Ora è nella stanza di là, accanto a lui il suo amore, anzi, i suoi amori, stanno seduti tenendogli la mano, gli accarezzano la fronte.. torno al letto matrimoniale, la ragazza alla sinistra sta piangendo. Mi siedo, guardo, sto dicendo addio fra me e me. La ragazza indica, devo toccargli la mano che è fredda, mentre sotto le ascelle è ancora caldo, l’anima si annida là, è lì il suo ultimo rifugio, da lì se ne va per ultimo. E di là a casa. E’ vero, infilo la mano, delicatamente, come se sedessimo intorno a qualcuno che dorme, eppure il corpo dormiente è disabitato, l’anima è tornata a casa. Avevamo la stessa età, sarei potuta essere io, ma io vivo, io sono viva, ho un figlio, ho un figlio, ho un figlio.
Ha quattro anni. Mi accovaccio da lui e ascolto quello che dice. Chiama sempre disabitati i senza tetto. La mattina, quando attraversiamo il sottopassaggio di piazza Lujza Blaha, guarda i corpi sudici, straziati che respirano con affanno sui cartoni. Vedo che è dispiaciuto, non lo trova giusto, anche se lo spettacolo è parte della sua vita, tanto che con Robi, che la mattina fruga nell’immondizia vicino a casa nostra, scambiamo due parole regolarmente.
– Perché disabitato? – domando.
Nel sottopassaggio la folla quasi ci trascina via, lui e me, accovacciata davanti a lui. Pensa.
– Perché non ha un lucchetto – risponde
Capisco. Mi raddrizzo, proseguiamo. Non ha un lucchetto, non ha nulla da chiudere con un lucchetto, non ha una porta, di conseguenza nemmeno una casa che si aprirebbe con la porta inesistente. Non sono sicura che mio figlio la intenda così, ma non ne vuole più parlare, ha messo il lucchetto sulla sua bocca. Pupattolo.

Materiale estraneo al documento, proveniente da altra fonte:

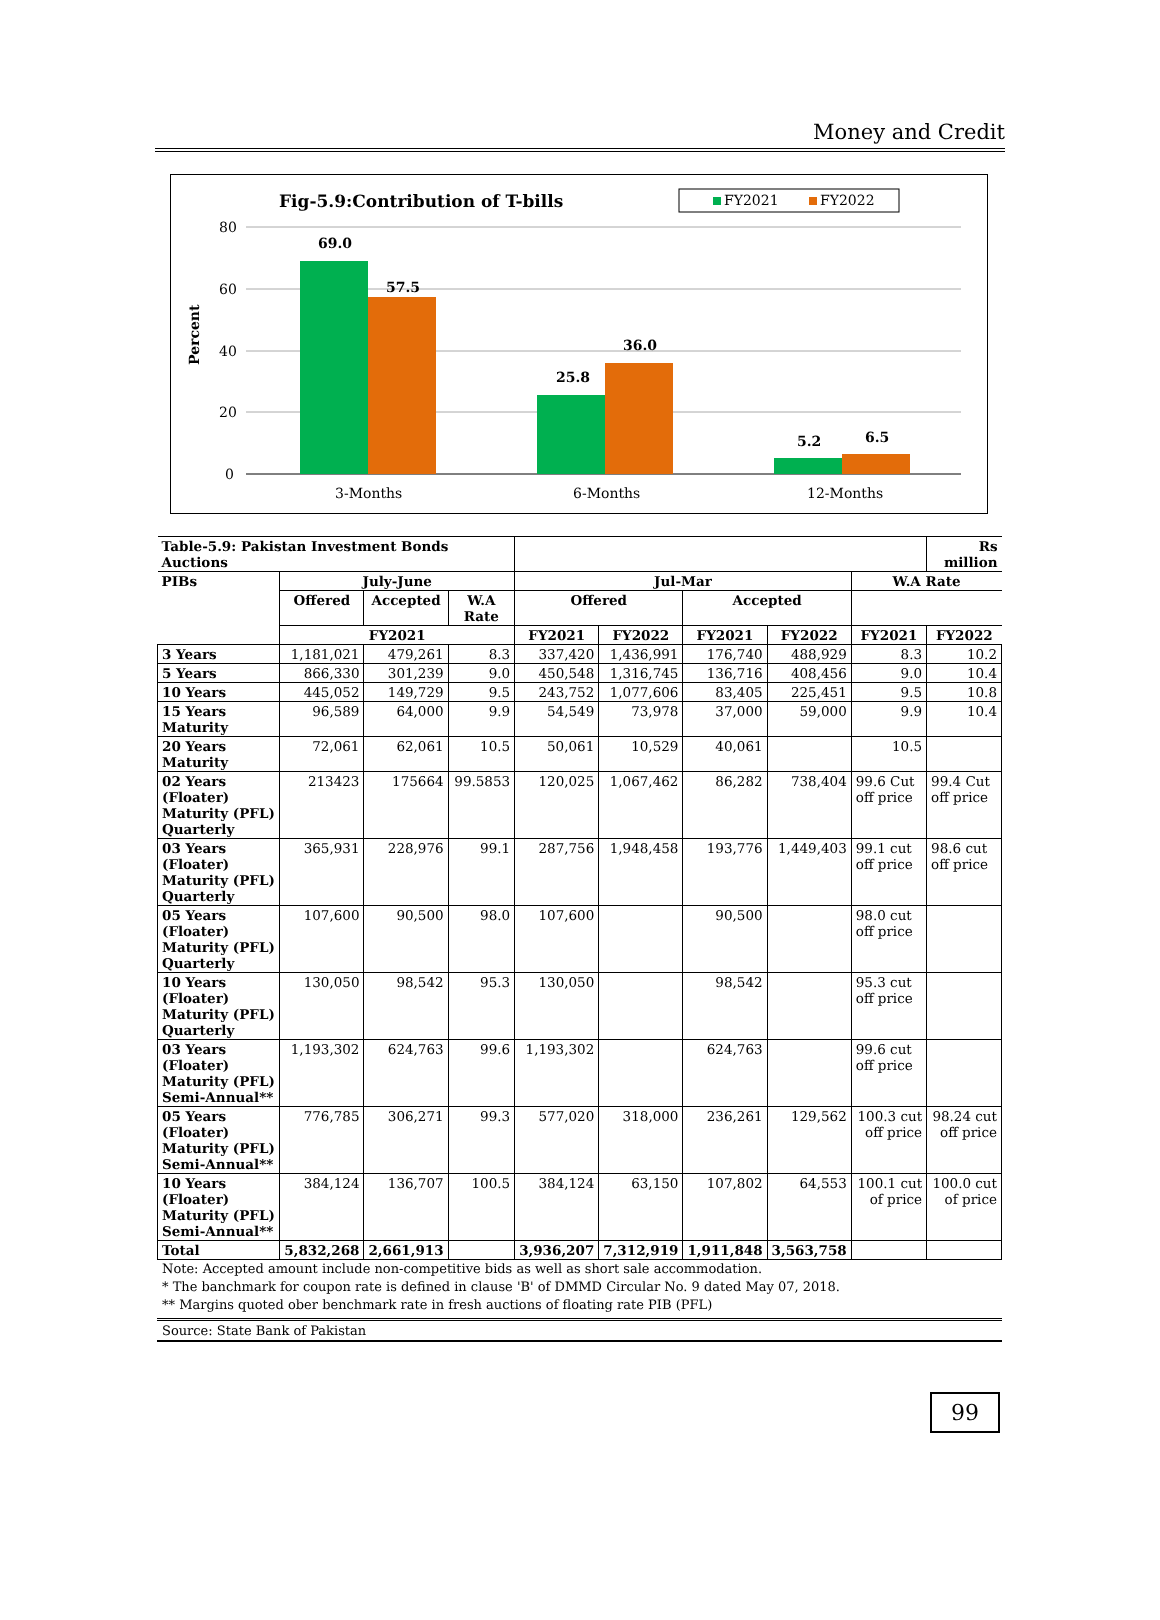Money and Credit
Fig-5.9:Contribution of T-bills
FY2021
FY2022
80
60
40
20
0
Percent
69.0
57.5
25.8
36.0
5.2
6.5
3-Months
6-Months
12-Months
| Table-5.9: Pakistan Investment Bonds Auctions | | | | | | | | | Rs million |
| --- | --- | --- | --- | --- | --- | --- | --- | --- | --- |
| PIBs | July-June | | | Jul-Mar | | | | W.A Rate | |
| | Offered | Accepted | W.A Rate | Offered | | Accepted | | | |
| | FY2021 | | | FY2021 | FY2022 | FY2021 | FY2022 | FY2021 | FY2022 |
| 3 Years | 1,181,021 | 479,261 | 8.3 | 337,420 | 1,436,991 | 176,740 | 488,929 | 8.3 | 10.2 |
| 5 Years | 866,330 | 301,239 | 9.0 | 450,548 | 1,316,745 | 136,716 | 408,456 | 9.0 | 10.4 |
| 10 Years | 445,052 | 149,729 | 9.5 | 243,752 | 1,077,606 | 83,405 | 225,451 | 9.5 | 10.8 |
| 15 Years Maturity | 96,589 | 64,000 | 9.9 | 54,549 | 73,978 | 37,000 | 59,000 | 9.9 | 10.4 |
| 20 Years Maturity | 72,061 | 62,061 | 10.5 | 50,061 | 10,529 | 40,061 | | 10.5 | |
| 02 Years (Floater) Maturity (PFL) Quarterly | 213423 | 175664 | 99.5853 | 120,025 | 1,067,462 | 86,282 | 738,404 | 99.6 Cut off price | 99.4 Cut off price |
| 03 Years (Floater) Maturity (PFL) Quarterly | 365,931 | 228,976 | 99.1 | 287,756 | 1,948,458 | 193,776 | 1,449,403 | 99.1 cut off price | 98.6 cut off price |
| 05 Years (Floater) Maturity (PFL) Quarterly | 107,600 | 90,500 | 98.0 | 107,600 | | 90,500 | | 98.0 cut off price | |
| 10 Years (Floater) Maturity (PFL) Quarterly | 130,050 | 98,542 | 95.3 | 130,050 | | 98,542 | | 95.3 cut off price | |
| 03 Years (Floater) Maturity (PFL) Semi-Annual** | 1,193,302 | 624,763 | 99.6 | 1,193,302 | | 624,763 | | 99.6 cut off price | |
| 05 Years (Floater) Maturity (PFL) Semi-Annual** | 776,785 | 306,271 | 99.3 | 577,020 | 318,000 | 236,261 | 129,562 | 100.3 cut off price | 98.24 cut off price |
| 10 Years (Floater) Maturity (PFL) Semi-Annual** | 384,124 | 136,707 | 100.5 | 384,124 | 63,150 | 107,802 | 64,553 | 100.1 cut of price | 100.0 cut of price |
| Total | 5,832,268 | 2,661,913 | | 3,936,207 | 7,312,919 | 1,911,848 | 3,563,758 | | |
Note: Accepted amount include non-competitive bids as well as short sale accommodation.
* The banchmark for coupon rate is defined in clause 'B' of DMMD Circular No. 9 dated May 07, 2018.
** Margins quoted ober benchmark rate in fresh auctions of floating rate PIB (PFL)
Source: State Bank of Pakistan
99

Vediamo Robi tutte le mattine, si dà da fare verso le otto intorno ai contenitori della spazzatura. Robi gira su una sedia a rotelle che porta il più vicino possibile, poi si lancia in avanti, tira su il tetto e reggendosi con le braccia muscolose si tira su dalla sedia. Robi non ha le gambe. Ha delle spalle possenti, si tiene con una mano all’estremità del contenitore, mentre con l’altra rovista all’interno. Quello che trova lo butta fuori e dopo con un bastone fruga nel mucchio per vedere se c’è qualcosa di riutilizzabile. Rimane appeso per un minuto o due, poi salta dentro la sedia di nuovo, gli trema il braccio. Quando si tira su, d’estate a volte si vedono i due moncherini. I pantaloni sono macchiati dietro, si vede che non sempre riesce a scendere in tempo. Una volta d’estate, quando il pulitore ha lavato i raccoglitori, che stavano asciugando con il tetto aperto, dovevo buttare la sabbia del gatto. La sedia a rotelle stava là, ma non vedevo Robi da nessuna parte. Quando mi sporsi mi arretrai all’improvviso per il cattivo odore della condensa. Robi stava in piedi là dentro, anzi, sarebbe stato in piedi se li avesse avuti. Insomma stava dentro e stava sfogliando dei vecchi numeri di Playboy. Per poco non gli buttaii la sabbia in testa. Gli domandai spaventata cosa stesse facendo là dentro e lui, con la voce più naturale e senza nemmeno alzare lo sguardo mi rispose che stava leggendo. Riuscirà a uscire? – gli domandai. Mi gettò un’occhiata di tale disprezzo da farmi diventare rossa, soprattutto perché, anche se lui non poteva intuire, stavo pensando di scattargli rapidamente una foto: Uomo senza gambe nel cassonetto dell’immondizia. Ci si potrebbe anche abitare, aggiunse, mentre riprese a leggere Mi immaginavo: un lucchetto al cassonetto.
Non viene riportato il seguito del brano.